For me personally, it was a pretty typical story, but I was really chasing a mission. I had helped to cofound the Roosevelt Institute Campus Network in Michigan when I was at the University of Michigan, with a bunch of other folks at the University of Michigan at that time. I really fell in love with that mission-driven work: young people and communities across the country were identifying policy challenges in their community and then developing and implementing solutions to solve them. It was so inspiring to see those chapters crop up all over and to watch what some of them pulled off and accomplished.

When I had the chance to move to D.C. and try to grow the Roosevelt Institute into a leading national think tank, I took it.
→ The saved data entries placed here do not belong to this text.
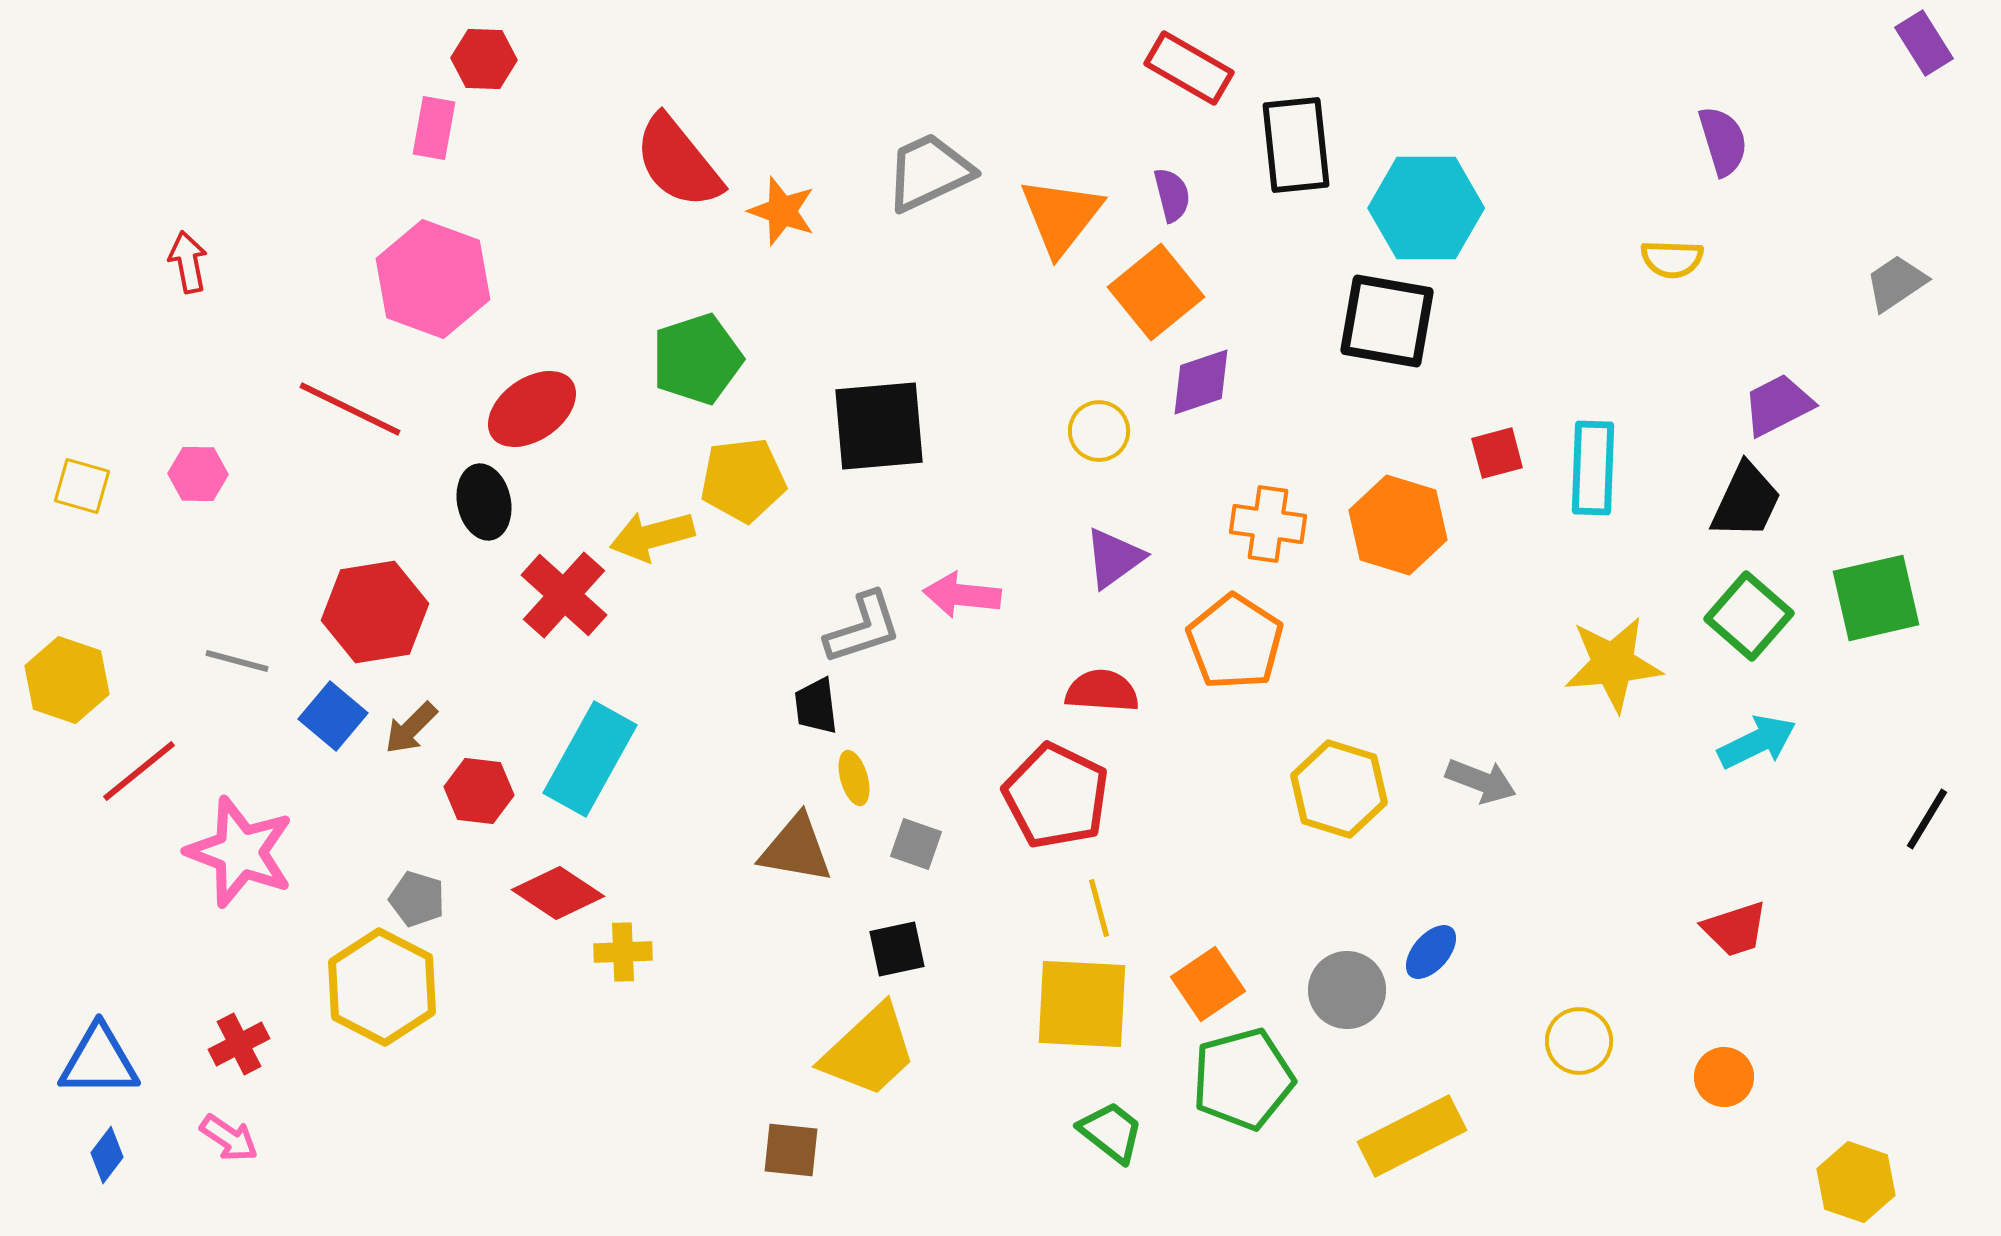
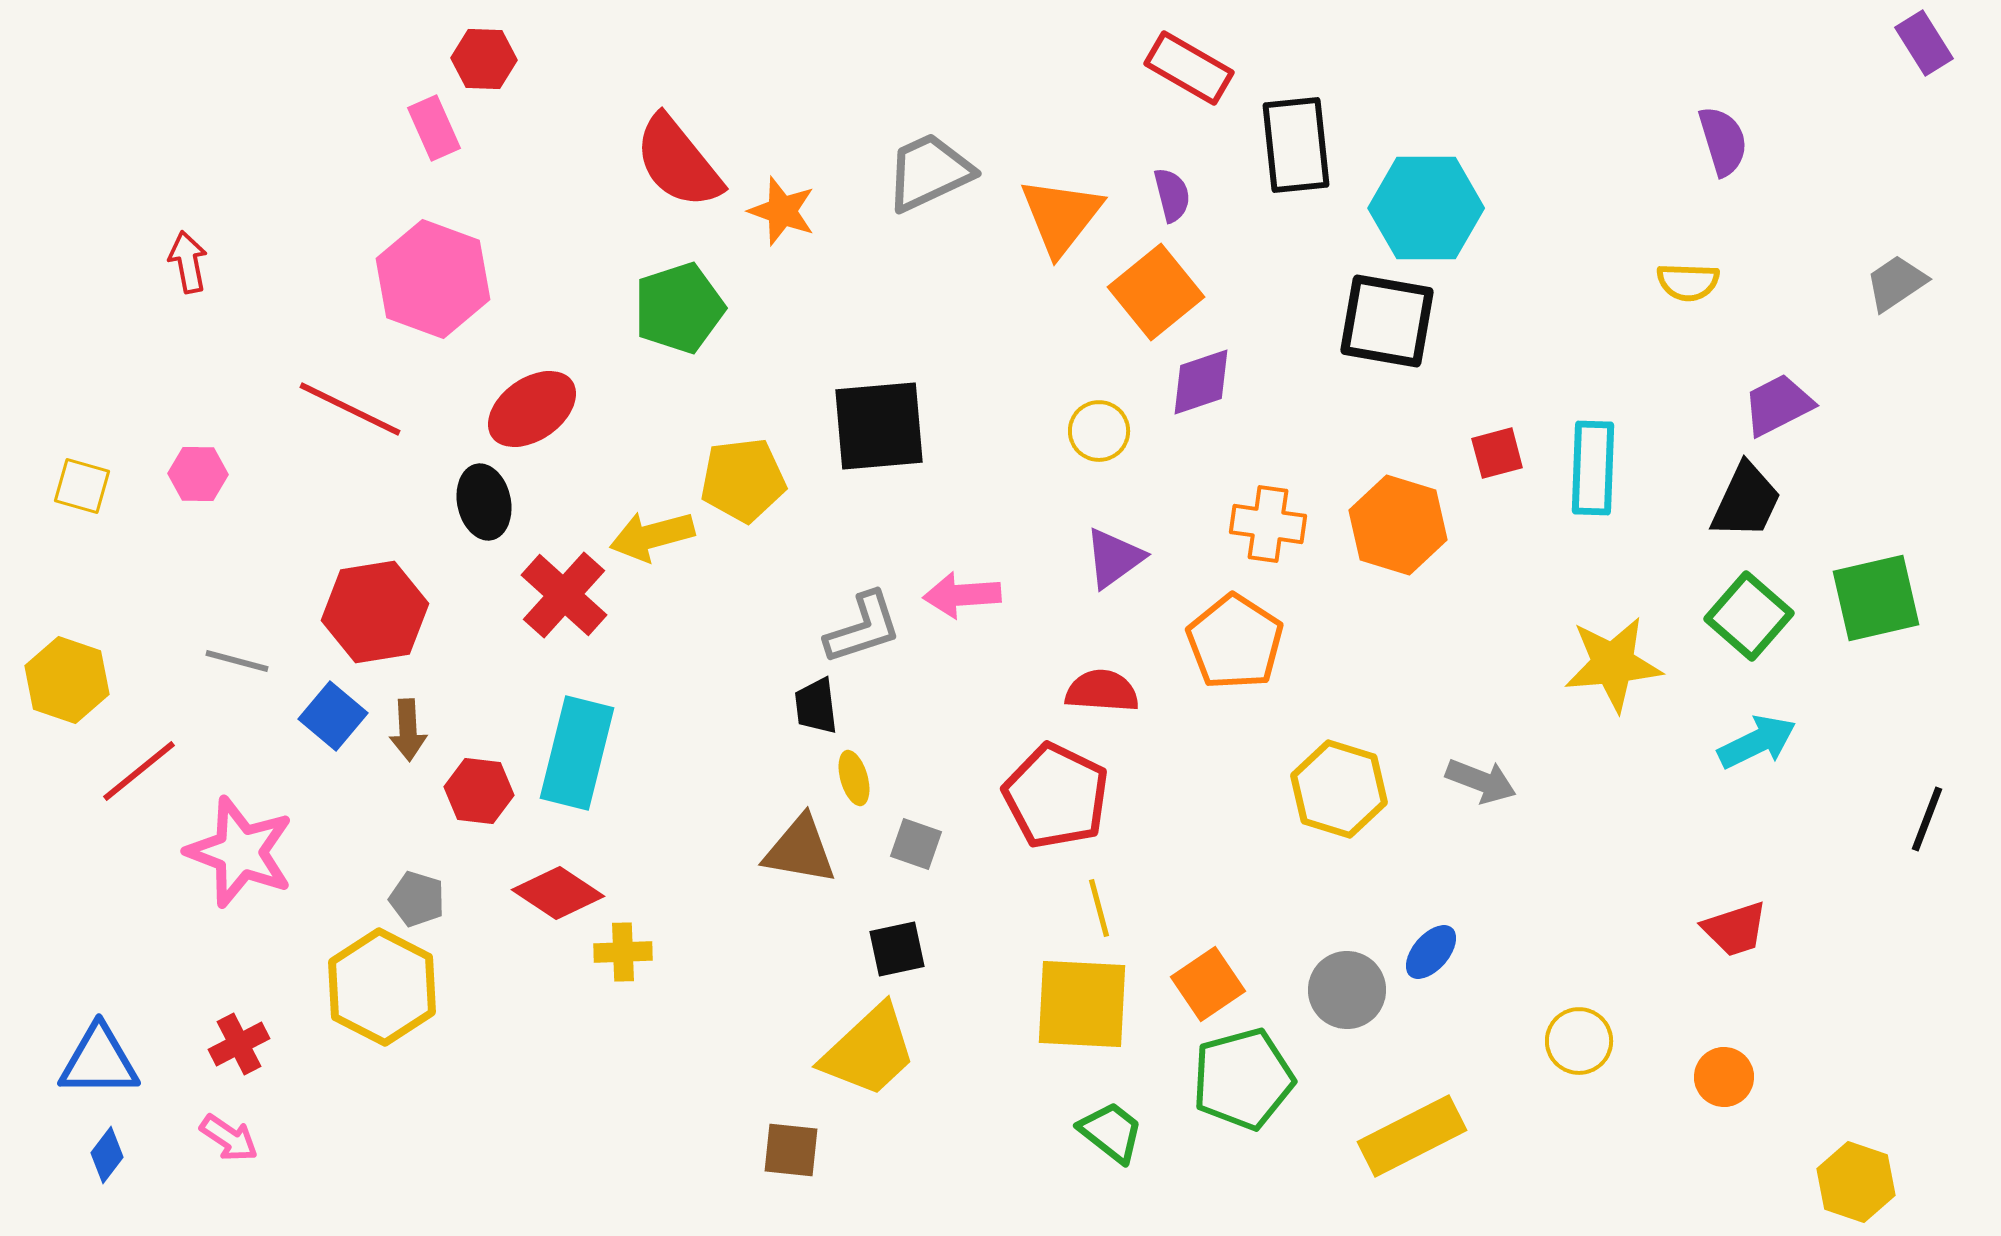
pink rectangle at (434, 128): rotated 34 degrees counterclockwise
yellow semicircle at (1672, 259): moved 16 px right, 23 px down
green pentagon at (697, 359): moved 18 px left, 51 px up
pink arrow at (962, 595): rotated 10 degrees counterclockwise
brown arrow at (411, 728): moved 3 px left, 2 px down; rotated 48 degrees counterclockwise
cyan rectangle at (590, 759): moved 13 px left, 6 px up; rotated 15 degrees counterclockwise
black line at (1927, 819): rotated 10 degrees counterclockwise
brown triangle at (796, 849): moved 4 px right, 1 px down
I think what that speaks to is ensuring that folks feel like we can build national movements and global companies in Michigan. As soon as I got far enough along in my career where I had control over where I could live and my family was able to, we moved back home. It was always on my mind, and it was always on my heart.

If anyone chooses to grow up in a state that they love and leave and come back, that's great. I get it. But one of my aspirations in this endeavor is that no one in our state grows up feeling like in order to have the kind of future they want to have, they have to leave. I think that's a real distinction. The commitment is to ensure that no matter what path you're on, you can do that here in Michigan.
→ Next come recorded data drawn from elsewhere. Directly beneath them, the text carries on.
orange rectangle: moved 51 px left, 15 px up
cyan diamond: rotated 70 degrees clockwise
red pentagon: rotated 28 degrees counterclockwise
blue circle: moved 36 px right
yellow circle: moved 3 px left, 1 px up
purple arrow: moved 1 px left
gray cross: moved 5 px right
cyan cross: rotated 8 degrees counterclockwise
What is something people outside of Michigan ought to know about our state and its people?

When I met my husband, who’s from Massachusetts, he had never been to the Midwest. I was of course going on and on like I do and said, ‘You've got to see it, it'll blow your mind.’ As a requirement of our engagement, I made him come to Michigan and take a vacation. And he said something like, ‘Wow, it's like the Caribbean. I can't believe this is a lake!’ And that's exactly what you want from a partner if you love Michigan as much as I do.

People don't understand what we have here, and it's an incredible honor and privilege to be the steward of that kind of natural resource, and it’s also breathtaking and inspiring that we've been called to take that on. We have an incomparable responsibility and incredible opportunity for folks to live here and have a uniquely beautiful kind of life.

Do you have some favorite hidden or not-so-hidden gems around the state?

I had a cabin on Higgins Lake growing up and we went up in the summers. My parents were both public school teachers, so they had the summers off, and we could go. It’s such a Michigan memory, but I'll never forget hanging out in the boat during the day and then getting a Nibbles ice cream cone with sprinkles. It was such an idyllic memory of Michigan summer.

One of the beautiful things about living in Detroit is it's full of gems. I feel like there's new things popping up all the time and I love to get to discover those. We have so many neighborhoods and I feel like I fall into a new neighborhood every weekend. I love Takoi, so that's one of my picks in Corktown. I love to stay at the Shinola Hotel for a staycation. They have great bathtubs, and I love a great tub. I love a trip to Candy Bar and the Siren Hotel. El Barzon is a Detroit staple that has been around forever, and it is a haunt of ours now.

Your Michigan tattoo has been a point of conversation since you were appointed into your position as Chief Growth Officer. What led to your decision to get a Michigan tattoo?

doe_tattoo_500x750.jpgThe joke I tell is that I like to always have a little Michigan up my sleeve. But I think the truth is more than the joke implies or lets on. I was living in Brooklyn at the time, and we'd been there for a while at that point. I was missing home. I love New York City, but when I would walk around, it didn't call to me in the way that Michigan calls to me.

I remember making the choice to wander over one weekend to a tattoo parlor in Williamsburg, Brooklyn and get it. I was immediately happy to have more connection to home. And I don't think it's just nostalgia; honestly, it's a belief in the opportunity for our future. It feels like a place of possibility and creation, where we're making things together. And I wanted to be able to look down and be inspired, frankly, as cheesy as it is, and reminded of home and possibility. And Michigan signifies that for me.